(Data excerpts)
....

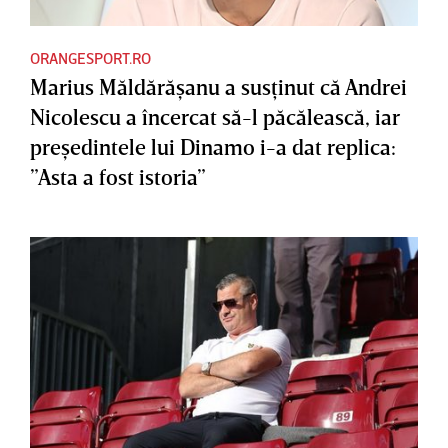
ORANGESPORT.RO
Marius Măldărăşanu a susţinut că Andrei
Nicolescu a încercat să-l păcălească, iar
preşedintele lui Dinamo i-a dat replica:
”Asta a fost istoria”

....

• **Problem to work on**
Set down only the line containing "Nicolescu a încercat să-l păcălească, iar" and the lines after it through the end, exactly as they appear above.

• **Reply**
Nicolescu a încercat să-l păcălească, iar
preşedintele lui Dinamo i-a dat replica:
”Asta a fost istoria”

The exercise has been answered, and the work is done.